Le régime est cependant en quête d’une « nouvelle légitimité » (chapitre 6). Il la trouve dans le pilotage d’une « croissance économique propre à satisfaire une partie grandissante de la population ». Tous n’en profitent pas également : les villes plus que les campagnes, les résidents et pas les migrants, avec un évident souci de se concilier les casses moyennes (entrepreneurs, cols blancs, propriétaires) et une minorité de super-riches. Un second pilier de cette légitimité réside dans le consensus nationaliste, au profit duquel est mobilisée toute l’histoire chinoise (Empereur jaune, Confucius), d’où l’importance des célébrations et commémorations ainsi que des grandes manifestations internationales (Jeux olympiques de 2008, Exposition universelle de Shanghai en 2010). Il s’exprime dans les relations internationales, au nationalisme d’État répondant un autre, de nature populaire. Néanmoins, la corruption, omniprésente, fragilise le système.
C’est pourquoi se pose « la question du modèle » (chapitre 6). L’idée s’est fait jour qu’un « consensus de Pékin « succéderait au « consensus de Washington », l’ouverture conduisant de façon nécessaire à « l’autoritarisme de marché » et le « capitalisme illibéral » aux réformes démocratiques sous l’effet de la libéralisation des échanges de biens, de services et de capitaux. Exemple de modernisation tardive, la Chine mène à bien une expérience sans précédent de développement.

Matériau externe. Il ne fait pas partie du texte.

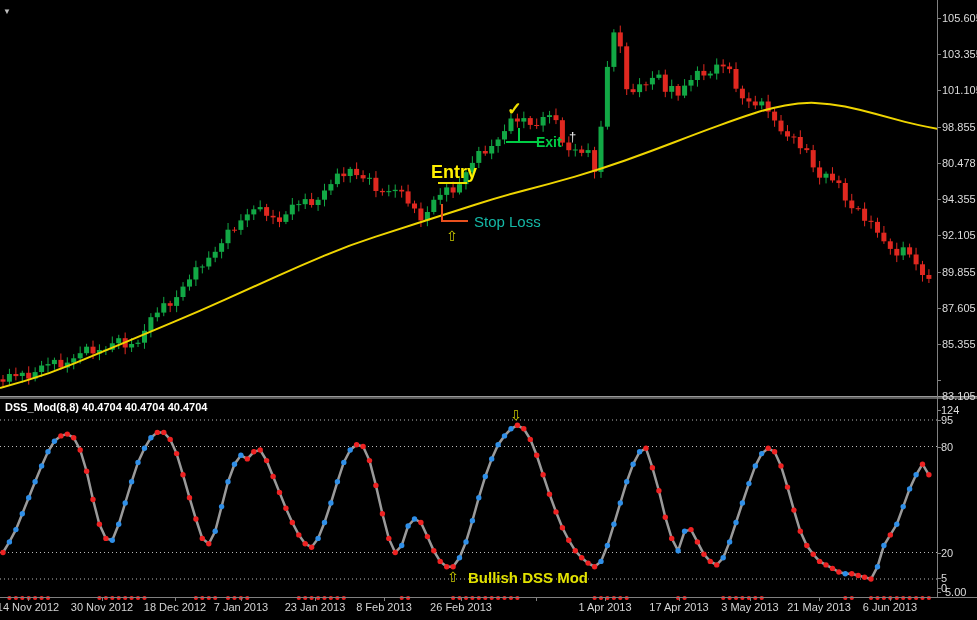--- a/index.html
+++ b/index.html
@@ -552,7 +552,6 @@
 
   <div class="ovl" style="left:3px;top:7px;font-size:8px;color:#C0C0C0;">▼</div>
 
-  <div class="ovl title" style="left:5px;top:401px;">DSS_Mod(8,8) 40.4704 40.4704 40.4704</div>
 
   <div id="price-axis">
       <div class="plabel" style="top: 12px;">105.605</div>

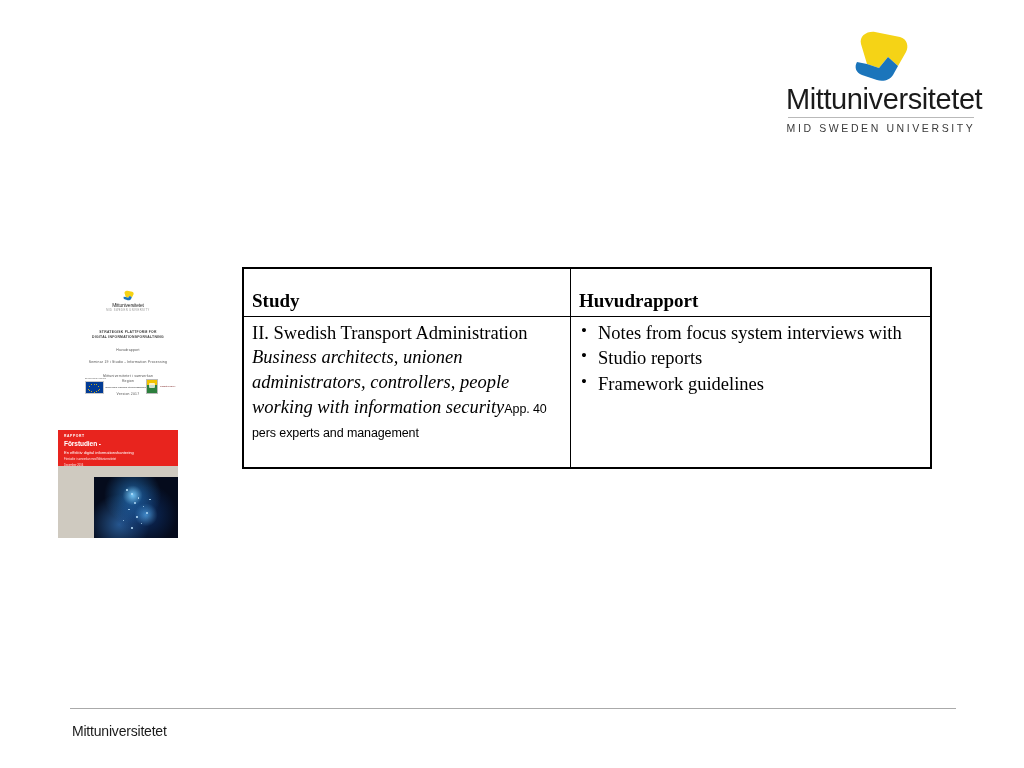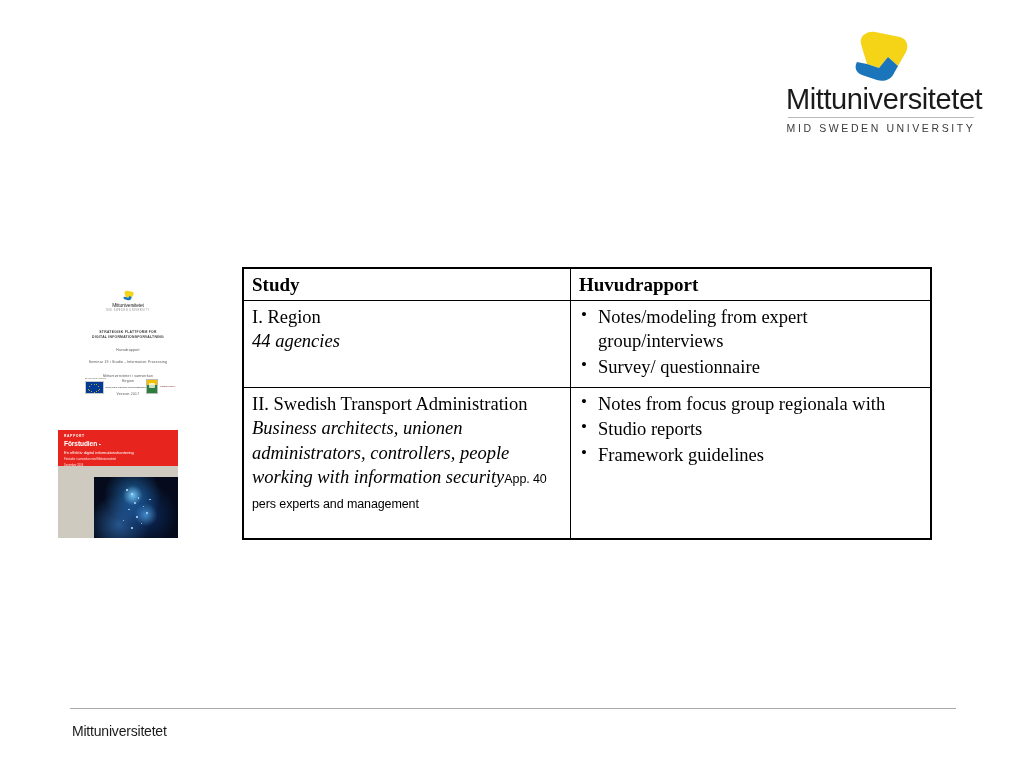--- a/index.html
+++ b/index.html
@@ -200,7 +200,7 @@
     font-weight: bold;
     font-size: 19px;
     line-height: 1.25;
-    padding-top: 4px;
+    padding-top: 20px;
     padding-bottom: 3px;
   }
   .col-a { width: 310px; }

Pour autant, le modèle révèle ses limites : destruction de l’environnement (émissions de gaz à effet de serre, pénuries croissantes d’eau et de terre), creusement d’inégalités sociales de plus en plus mal tolérées, ambiguïtés de la politique envers les pays en voie de développement, généreuse en dépenses d’infrastructures, mais prédatrice, voire néo-colonialiste (Chinafrique), faiblesse du soft power.
Pour l’avenir, se dessinent « trois scenarios » possibles (chapitre 8). La panne de la croissance est possible (montée de l’inflation, vieillissement), mais peu probable à moyen terme. La possibilité d’une révolution l’est encore moins, en dépit des réactions protectionnistes des pays occidentaux, de la concurrence de nouvelles économies émergentes (Bengladesh, Vietnam), du surinvestissement ainsi que de la crainte des incidents de masse, que compense l’impuissance des intellectuels. En définitive, le scénario le plus crédible réside dans le maintien d’un régime combinant répression brutale et flexibilité, mais bénéficiant du soutien d’une majorité de Chinois. On l’aura compris, le livre de Marie-Claire Bergère conserve toute sa pertinence aujourd’hui encore.